People visit from places you haven’t heard of and it shows up in the analytics, which is satisfying.

You see the early income, some cents and then some dollars on the dashboard, that is the moment you know, it is time to yield.

To rip the benefits of your blood and sweat.

The seed that was sowed has grown into a tree and fruits are hanging, to feed the belly and bliss for the senses.

There is a mango tree in our garden, it bears enough fruits each year for our friends and family.

Every time I look at the tree sitting on the balcony, sipping on the cup of chai, I say to myself; “Not planting this tree 20 years ago would have been a mistake.”

Any traditional business has a five-year plan. It needs at least that much for a business to break even.

The trap of instant gratification is dangerous for business. It possesses the risk of killing it even before it is completely born.

Many bits and pieces come together to make the business work. And these pieces are not the same for all the businesses.

Your story is not returned in the books, it is written in real-time as you work on your project.

Wishing a life for Mark Zuckerberg is an unreasonable expectation from life.

Don’t be so hard on yourself. Do your best and forget the rest.

∗ ∗ ∗

Your business is nobody’s business.

This reconciliation changed my perspective towards doing business.

I always walked with the pressure of writing that fits into the frame of corporate blogs.

They broke the frame. And I learned this from my shopkeeper.

He never tells features of a rice bag when I go to the shop. He tells personal stories.

I am there for rice, I will buy the rice. But the story connected me to that shop.

Now I go for the story, even though rice is available in many other shops.

I changed my product from being made for an “early adaptor” to a general audience.

A business is not built for early adopters to be successful. Eventually, it has to appeal to the larger audience anyway.

And instead of writing about the product, I started writing personal stories.

I am inclined toward spirituality and creativity. I followed my heart.

It worked. For the first five years, I used to get 3-4 visitors each month. As of I am writing, I get 40-50 visits per month.

It’s not a big hype, but it is incremental.

I am not looking to bump it up with stunts like PR and Viral Marketing.

I did try that. The numbers swell for a while people who are utterly uninterested in the product go back to normal.

I want to build a connection and the only way I found efficient is by telling stories.

Opening up the deepest core and showing your strengths and vulnerability to the people.

The wounds heal together.

∗ ∗ ∗

I don’t get to wear the badge of Founder CEO anymore.

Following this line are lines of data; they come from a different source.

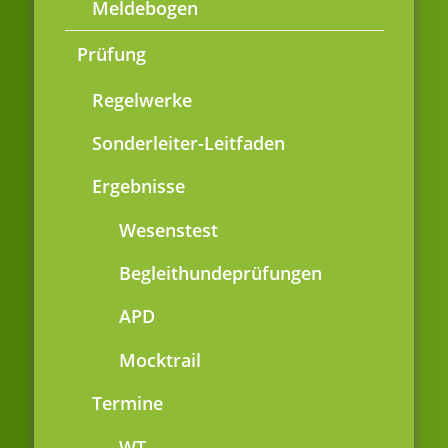
Meldebogen
Prüfung
Regelwerke
Sonderleiter-Leitfaden
Ergebnisse
Wesenstest
Begleithundeprüfungen
APD
Mocktrail
Termine
WT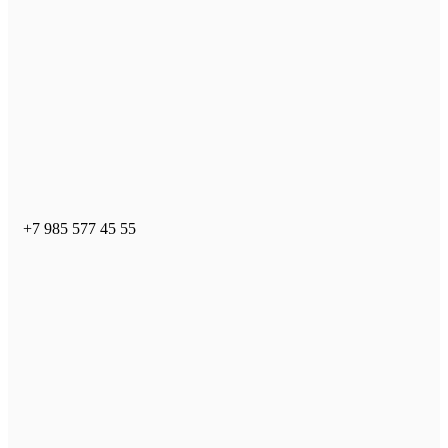
+7 985 577 45 55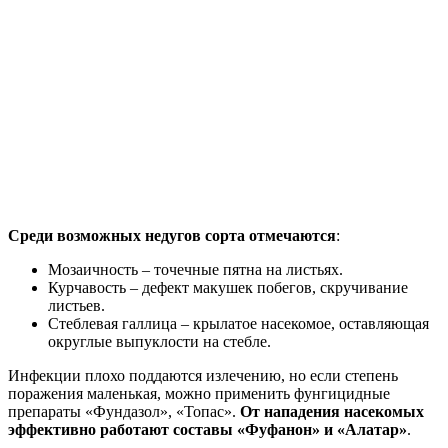
Среди возможных недугов сорта отмечаются
:
Мозаичность – точечные пятна на листьях.
Курчавость – дефект макушек побегов, скручивание
листьев.
Стеблевая галлица – крылатое насекомое, оставляющая
округлые выпуклости на стебле.
Инфекции плохо поддаются излечению, но если степень
поражения маленькая, можно применить фунгицидные
препараты «Фундазол», «Топас».
От нападения насекомых
эффективно работают составы «Фуфанон» и «Алатар»
.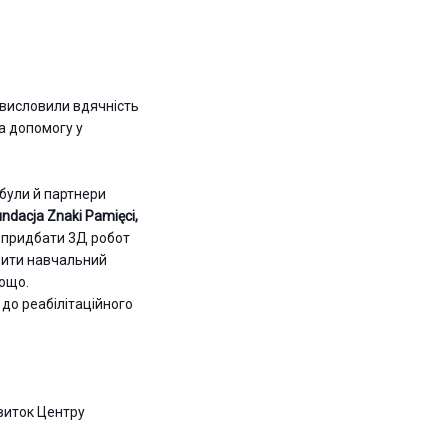
висловили вдячність
а допомогу у
 були й партнери
undacja Znaki Pamięci
,
я придбати 3Д робот
орити навчальний
тощо.
 до реабілітаційного
виток Центру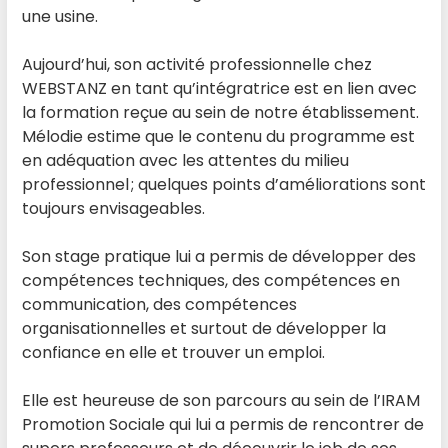
une usine.
Aujourd’hui, son activité professionnelle chez
WEBSTANZ en tant qu’intégratrice est en lien avec
la formation reçue au sein de notre établissement.
Mélodie estime que le contenu du programme est
en adéquation avec les attentes du milieu
professionnel ; quelques points d’améliorations sont
toujours envisageables.
Son stage pratique lui a permis de développer des
compétences techniques, des compétences en
communication, des compétences
organisationnelles et surtout de développer la
confiance en elle et trouver un emploi.
Elle est heureuse de son parcours au sein de l’IRAM
Promotion Sociale qui lui a permis de rencontrer de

One huge burden, off my chest.

I don’t have a definition for what JettMe is. Like they say you should be able to tell people what your business is about in one line.

I can’t. And I have given up on it after many unsuccessful attempts.

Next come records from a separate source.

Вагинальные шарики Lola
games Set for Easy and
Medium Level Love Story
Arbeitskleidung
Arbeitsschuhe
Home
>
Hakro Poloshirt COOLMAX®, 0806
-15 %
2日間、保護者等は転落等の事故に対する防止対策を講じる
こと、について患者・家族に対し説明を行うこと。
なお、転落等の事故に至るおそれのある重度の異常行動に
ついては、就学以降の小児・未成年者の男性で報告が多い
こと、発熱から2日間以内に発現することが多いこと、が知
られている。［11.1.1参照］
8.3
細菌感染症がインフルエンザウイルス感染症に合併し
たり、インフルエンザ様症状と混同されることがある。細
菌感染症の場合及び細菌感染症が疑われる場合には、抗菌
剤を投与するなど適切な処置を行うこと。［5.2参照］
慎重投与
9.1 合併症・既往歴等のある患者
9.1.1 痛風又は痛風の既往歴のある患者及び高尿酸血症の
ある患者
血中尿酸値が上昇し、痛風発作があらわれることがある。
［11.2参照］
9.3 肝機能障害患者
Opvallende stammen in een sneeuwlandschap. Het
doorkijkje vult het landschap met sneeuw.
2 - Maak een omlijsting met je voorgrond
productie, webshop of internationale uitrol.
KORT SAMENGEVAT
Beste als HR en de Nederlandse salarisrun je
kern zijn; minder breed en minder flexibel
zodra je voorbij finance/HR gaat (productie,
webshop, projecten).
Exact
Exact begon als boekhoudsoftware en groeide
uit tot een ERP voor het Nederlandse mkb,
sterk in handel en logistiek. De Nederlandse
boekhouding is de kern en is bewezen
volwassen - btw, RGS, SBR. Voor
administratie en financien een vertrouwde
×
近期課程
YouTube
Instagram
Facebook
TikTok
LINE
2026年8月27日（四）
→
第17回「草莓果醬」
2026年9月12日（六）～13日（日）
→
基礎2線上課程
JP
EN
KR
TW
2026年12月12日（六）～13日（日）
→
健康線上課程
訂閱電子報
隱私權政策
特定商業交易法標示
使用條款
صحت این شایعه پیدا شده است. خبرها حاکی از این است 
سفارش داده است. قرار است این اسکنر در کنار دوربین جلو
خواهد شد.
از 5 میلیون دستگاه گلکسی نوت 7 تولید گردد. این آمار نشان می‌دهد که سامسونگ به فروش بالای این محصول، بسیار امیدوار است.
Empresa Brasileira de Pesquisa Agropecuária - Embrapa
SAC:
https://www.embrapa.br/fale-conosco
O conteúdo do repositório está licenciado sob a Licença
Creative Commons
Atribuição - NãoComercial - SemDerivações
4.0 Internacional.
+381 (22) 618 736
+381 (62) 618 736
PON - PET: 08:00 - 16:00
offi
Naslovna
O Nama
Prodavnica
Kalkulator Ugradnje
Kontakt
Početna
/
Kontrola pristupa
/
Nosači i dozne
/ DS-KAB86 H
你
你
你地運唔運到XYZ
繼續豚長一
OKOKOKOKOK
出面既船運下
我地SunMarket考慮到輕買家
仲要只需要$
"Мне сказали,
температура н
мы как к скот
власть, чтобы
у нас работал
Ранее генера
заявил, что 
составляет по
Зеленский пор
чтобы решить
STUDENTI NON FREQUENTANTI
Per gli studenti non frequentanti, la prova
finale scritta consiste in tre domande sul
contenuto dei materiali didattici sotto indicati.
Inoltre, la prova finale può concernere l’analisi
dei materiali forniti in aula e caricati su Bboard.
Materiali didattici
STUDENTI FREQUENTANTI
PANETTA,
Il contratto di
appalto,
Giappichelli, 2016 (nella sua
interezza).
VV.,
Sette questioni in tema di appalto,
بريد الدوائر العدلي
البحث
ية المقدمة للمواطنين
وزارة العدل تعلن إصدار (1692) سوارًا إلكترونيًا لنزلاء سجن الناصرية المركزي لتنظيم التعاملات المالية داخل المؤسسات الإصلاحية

I can say, that it is about news, and most of them are written by AI.

I blog on the site, which is a hundred per cent human.

Now what you perceive it to be and what you want to call it, I will leave it up to you. The audience.

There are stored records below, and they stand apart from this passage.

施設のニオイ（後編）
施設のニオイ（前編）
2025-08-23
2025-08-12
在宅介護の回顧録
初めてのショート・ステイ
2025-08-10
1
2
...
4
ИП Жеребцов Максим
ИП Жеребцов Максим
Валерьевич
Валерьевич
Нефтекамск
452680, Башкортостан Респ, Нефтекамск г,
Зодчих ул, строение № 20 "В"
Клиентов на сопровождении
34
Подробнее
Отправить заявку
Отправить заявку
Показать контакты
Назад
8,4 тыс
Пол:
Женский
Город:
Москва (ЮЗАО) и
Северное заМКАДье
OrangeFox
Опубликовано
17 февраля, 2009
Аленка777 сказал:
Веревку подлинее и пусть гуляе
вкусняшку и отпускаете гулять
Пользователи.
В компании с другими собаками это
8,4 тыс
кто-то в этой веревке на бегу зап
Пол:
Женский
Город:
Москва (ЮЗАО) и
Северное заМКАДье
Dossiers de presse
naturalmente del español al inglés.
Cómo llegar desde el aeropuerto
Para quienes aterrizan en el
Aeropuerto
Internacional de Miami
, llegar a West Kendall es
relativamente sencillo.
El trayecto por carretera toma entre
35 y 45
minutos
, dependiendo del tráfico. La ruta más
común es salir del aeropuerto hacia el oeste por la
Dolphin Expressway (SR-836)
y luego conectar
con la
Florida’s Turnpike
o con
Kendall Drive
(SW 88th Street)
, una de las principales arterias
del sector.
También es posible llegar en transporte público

None of the artists invented the isms. They are for the sake of historians to categorise the course of the journey of art through human evolution.

I pay no heed to it. Art is personal and it means something to someone for nothing in particular.

It will not cease to exist if the labels are taken away from it.

∗ ∗ ∗

I want to see where it goes.

This is not a story of success but a glory of sustenance.

The cliché saying – “You don’t fail, unless you quit” by Abraham Lincoln; I have an itch to see if it is true.

Moreover, a story of success does not have to be written in rules, it is a story.

∗ ∗ ∗

I am loving every single moment of building my business now.

I write every day effortlessly.

I am genuinely connecting with people who are genuinely interested in the project an expression of my being.

I extend my hand and they extend hands for a handshake.

No more veils of it being this and that. The goal is no longer to indulge in the jargon and stretch the canvas.

It is what it is. Call it anything or nothing at all.

I get to do what I want to do every single day. That matters a lot.

It might sound selfish, but how could I put myself in the position of giving, if I am in a position of asking?